==== Selected extract ====

John Fund sums up Nancy’s trip.

Dick Morris and Michael Goodwin with thoughts on the dem leadership in congress.

The annoying Chuck Hagel gets an lesson in the constitution from the Examiner.

Speaking of annoying people, John Kerry tries to get himself in the news claiming McCain offered himself to Kerry. John Fund and the Captain do a good job of taking that apart.

… However, Jonathan gives far too much credit to Kerry for honesty. Kerry has a long track record as a fantasist. One only need recall the stories about Christmas in Cambodia and the Magic Hat to recall his sometimes distant relationship with reality. He has a habit of rearranging the truth to shine the best possible light on himself. McCain has many faults, but not this one, and one can expect more personal honesty from him than from his erstwhile running mate. …

Power Line has at too and then posts on the “myth” of the Exodus according to Egypt’s senior archeologist.

NY Sun writes on a CEO with cojones.

NY Observer with a long piece on the appeal of Fred Thompson.

Five years ago, former Senator Fred Thompson seemed ready to say goodbye to White House dreams for good. He’d announced his re-election campaign in the wake of the attacks of Sept. 11, but seemed to lose steam after the death of his daughter a few months later, ultimately abandoning the run in the spring of 2002.

“At the funeral, I went over to him, and he was obviously just drained,” recalled Representative Zach Wamp of Tennessee. “And he said to me, ‘I’ve just lost my heart for [public] service. I’ve lost my heart.’”

So, like his fellow Tennessean, Al Gore, Mr. Thompson wound up nursing his psychic wounds in Hollywood’s warm embrace. …

Bill Buckley notes the religious fervor of greens.

John Stossel says we should worry about the right things.

Here’s another example. What do you think is more dangerous, a house with a pool or a house with a gun? When, for “20/20,” I asked some kids, all said the house with the gun is more dangerous. I’m sure their parents would agree. Yet a child is 100 times more likely to die in a swimming pool than in a gun accident.

====

→ **Tasks to carry out**:
[1] Reproduce the roundup word for word, starting with "Dick Morris and" and going on through "from the Examiner.".
[2] Based on the roundup, state whether each of the following statements agrees with it. Answer yes or no, and quote the words from the roundup that decide it. (a) Fred Thompson abandoned his re-election run in the spring of 2002. (b) The kids asked for "20/20" said the house with the pool is more dangerous. (c) Zach Wamp is a representative from Georgia.
[3] List every publication or site that the roundup credits with writing or posting a piece.

==== Supplied data ====

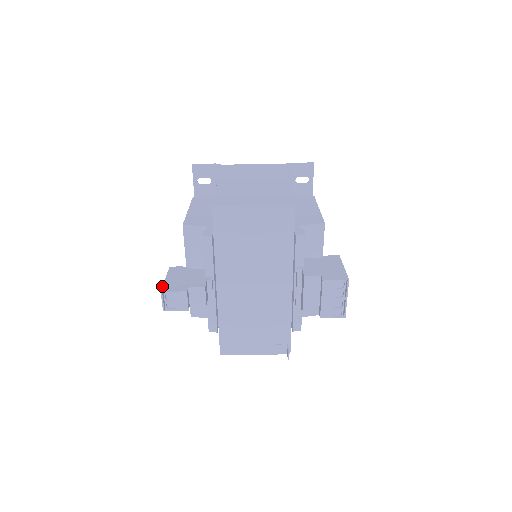
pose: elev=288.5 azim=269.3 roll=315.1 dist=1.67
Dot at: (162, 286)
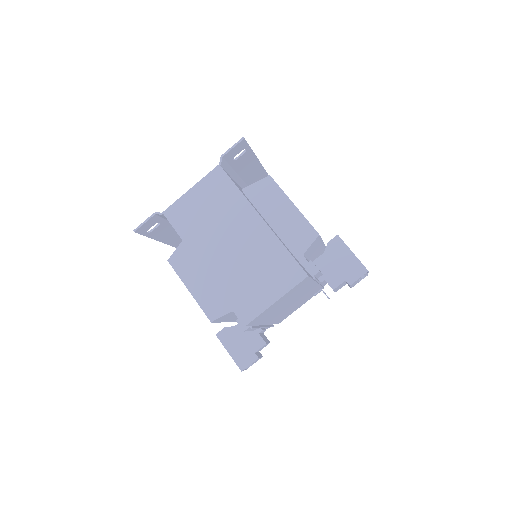
Dot at: occluded
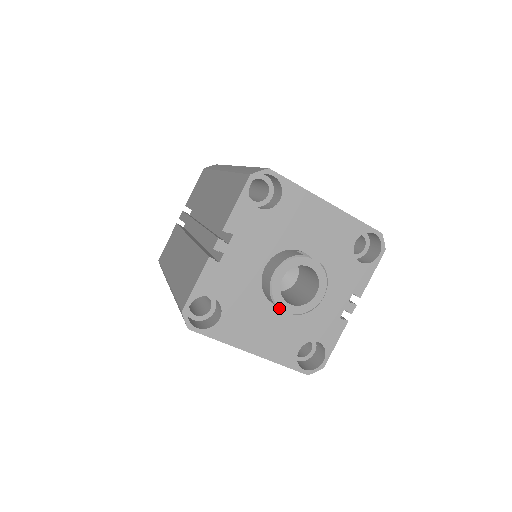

====

→ **Expected answers**:
[1]
Dick Morris and Michael Goodwin with thoughts on the dem leadership in congress.

The annoying Chuck Hagel gets an lesson in the constitution from the Examiner.

[2]
(a) Yes: "ultimately abandoning the run in the spring of 2002."
(b) No: "all said the house with the gun is more dangerous."
(c) No: "Representative Zach Wamp of Tennessee."

[3]
- the Examiner
- Power Line
- NY Sun
- NY Observer